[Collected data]
........
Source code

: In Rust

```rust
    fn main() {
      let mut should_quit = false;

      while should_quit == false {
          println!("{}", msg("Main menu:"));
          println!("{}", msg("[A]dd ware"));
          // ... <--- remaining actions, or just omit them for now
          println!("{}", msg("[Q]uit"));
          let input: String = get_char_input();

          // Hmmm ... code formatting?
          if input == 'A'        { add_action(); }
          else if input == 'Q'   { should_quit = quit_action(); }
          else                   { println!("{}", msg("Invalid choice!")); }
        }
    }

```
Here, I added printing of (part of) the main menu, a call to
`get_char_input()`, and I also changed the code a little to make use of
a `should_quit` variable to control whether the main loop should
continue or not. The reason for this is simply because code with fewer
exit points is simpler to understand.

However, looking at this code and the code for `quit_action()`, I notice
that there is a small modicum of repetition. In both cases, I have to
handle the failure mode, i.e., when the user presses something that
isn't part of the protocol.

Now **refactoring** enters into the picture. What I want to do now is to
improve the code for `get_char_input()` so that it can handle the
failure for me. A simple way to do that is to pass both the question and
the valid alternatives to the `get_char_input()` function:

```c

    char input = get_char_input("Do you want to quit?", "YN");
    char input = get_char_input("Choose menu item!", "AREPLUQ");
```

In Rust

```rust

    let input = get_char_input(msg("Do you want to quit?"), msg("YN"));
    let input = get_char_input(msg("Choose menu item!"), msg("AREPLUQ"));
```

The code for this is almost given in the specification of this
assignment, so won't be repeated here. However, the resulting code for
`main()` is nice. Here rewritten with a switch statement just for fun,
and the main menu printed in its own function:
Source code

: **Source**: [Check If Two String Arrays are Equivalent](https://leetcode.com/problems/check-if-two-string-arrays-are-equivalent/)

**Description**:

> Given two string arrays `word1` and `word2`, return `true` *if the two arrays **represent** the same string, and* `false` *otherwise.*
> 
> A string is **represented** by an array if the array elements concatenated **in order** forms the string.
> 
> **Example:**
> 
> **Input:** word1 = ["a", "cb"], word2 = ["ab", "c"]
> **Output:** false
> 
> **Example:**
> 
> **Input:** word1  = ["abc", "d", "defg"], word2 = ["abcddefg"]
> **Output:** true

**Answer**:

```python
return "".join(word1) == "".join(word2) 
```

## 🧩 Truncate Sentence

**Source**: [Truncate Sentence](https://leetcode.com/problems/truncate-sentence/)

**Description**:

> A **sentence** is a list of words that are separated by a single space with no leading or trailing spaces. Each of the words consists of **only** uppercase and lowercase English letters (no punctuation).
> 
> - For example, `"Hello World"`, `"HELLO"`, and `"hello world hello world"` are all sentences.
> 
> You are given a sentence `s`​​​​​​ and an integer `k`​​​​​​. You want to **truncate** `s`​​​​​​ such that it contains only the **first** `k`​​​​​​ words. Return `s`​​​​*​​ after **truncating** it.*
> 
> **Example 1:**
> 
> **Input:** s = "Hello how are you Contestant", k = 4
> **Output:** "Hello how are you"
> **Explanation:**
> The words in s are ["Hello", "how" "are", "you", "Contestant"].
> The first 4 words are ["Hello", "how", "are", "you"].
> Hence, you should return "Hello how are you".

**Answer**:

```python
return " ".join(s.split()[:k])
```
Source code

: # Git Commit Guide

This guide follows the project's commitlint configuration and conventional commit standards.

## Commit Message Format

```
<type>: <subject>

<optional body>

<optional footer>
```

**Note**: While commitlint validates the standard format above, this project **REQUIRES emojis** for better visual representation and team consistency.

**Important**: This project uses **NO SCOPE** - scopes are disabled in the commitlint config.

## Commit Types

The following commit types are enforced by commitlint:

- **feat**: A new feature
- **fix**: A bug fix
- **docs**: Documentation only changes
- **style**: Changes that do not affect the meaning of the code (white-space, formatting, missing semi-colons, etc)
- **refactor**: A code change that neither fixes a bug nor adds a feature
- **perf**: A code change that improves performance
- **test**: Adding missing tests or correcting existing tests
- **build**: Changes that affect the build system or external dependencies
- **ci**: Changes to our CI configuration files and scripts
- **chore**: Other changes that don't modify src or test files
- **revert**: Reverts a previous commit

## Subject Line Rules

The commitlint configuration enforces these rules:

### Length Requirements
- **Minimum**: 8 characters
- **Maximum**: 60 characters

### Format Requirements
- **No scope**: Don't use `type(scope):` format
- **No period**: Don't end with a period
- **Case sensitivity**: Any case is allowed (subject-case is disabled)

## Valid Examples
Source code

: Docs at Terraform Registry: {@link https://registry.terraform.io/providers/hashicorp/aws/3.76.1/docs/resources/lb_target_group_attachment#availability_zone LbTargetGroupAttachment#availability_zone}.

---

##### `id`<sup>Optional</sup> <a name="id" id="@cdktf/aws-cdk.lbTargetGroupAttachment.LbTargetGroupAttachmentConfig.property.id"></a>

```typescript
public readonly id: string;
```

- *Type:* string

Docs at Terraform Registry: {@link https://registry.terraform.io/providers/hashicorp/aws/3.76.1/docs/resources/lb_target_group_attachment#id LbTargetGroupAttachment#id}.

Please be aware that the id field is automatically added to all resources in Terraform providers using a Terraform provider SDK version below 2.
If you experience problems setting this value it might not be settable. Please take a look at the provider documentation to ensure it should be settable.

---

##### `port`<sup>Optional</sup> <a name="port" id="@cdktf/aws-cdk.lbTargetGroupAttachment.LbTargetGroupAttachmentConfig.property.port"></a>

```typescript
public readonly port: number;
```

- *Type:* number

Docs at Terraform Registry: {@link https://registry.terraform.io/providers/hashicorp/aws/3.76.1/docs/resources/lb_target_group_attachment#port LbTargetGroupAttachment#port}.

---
........
Aim of the task:
Your response should be the lines above from the first to the one containing "Now **refactoring** enters", inclusive, each given exactly.

Response for this exercise:
Source code

: In Rust

```rust
    fn main() {
      let mut should_quit = false;

      while should_quit == false {
          println!("{}", msg("Main menu:"));
          println!("{}", msg("[A]dd ware"));
          // ... <--- remaining actions, or just omit them for now
          println!("{}", msg("[Q]uit"));
          let input: String = get_char_input();

          // Hmmm ... code formatting?
          if input == 'A'        { add_action(); }
          else if input == 'Q'   { should_quit = quit_action(); }
          else                   { println!("{}", msg("Invalid choice!")); }
        }
    }

```
Here, I added printing of (part of) the main menu, a call to
`get_char_input()`, and I also changed the code a little to make use of
a `should_quit` variable to control whether the main loop should
continue or not. The reason for this is simply because code with fewer
exit points is simpler to understand.

However, looking at this code and the code for `quit_action()`, I notice
that there is a small modicum of repetition. In both cases, I have to
handle the failure mode, i.e., when the user presses something that
isn't part of the protocol.

Now **refactoring** enters into the picture. What I want to do now is to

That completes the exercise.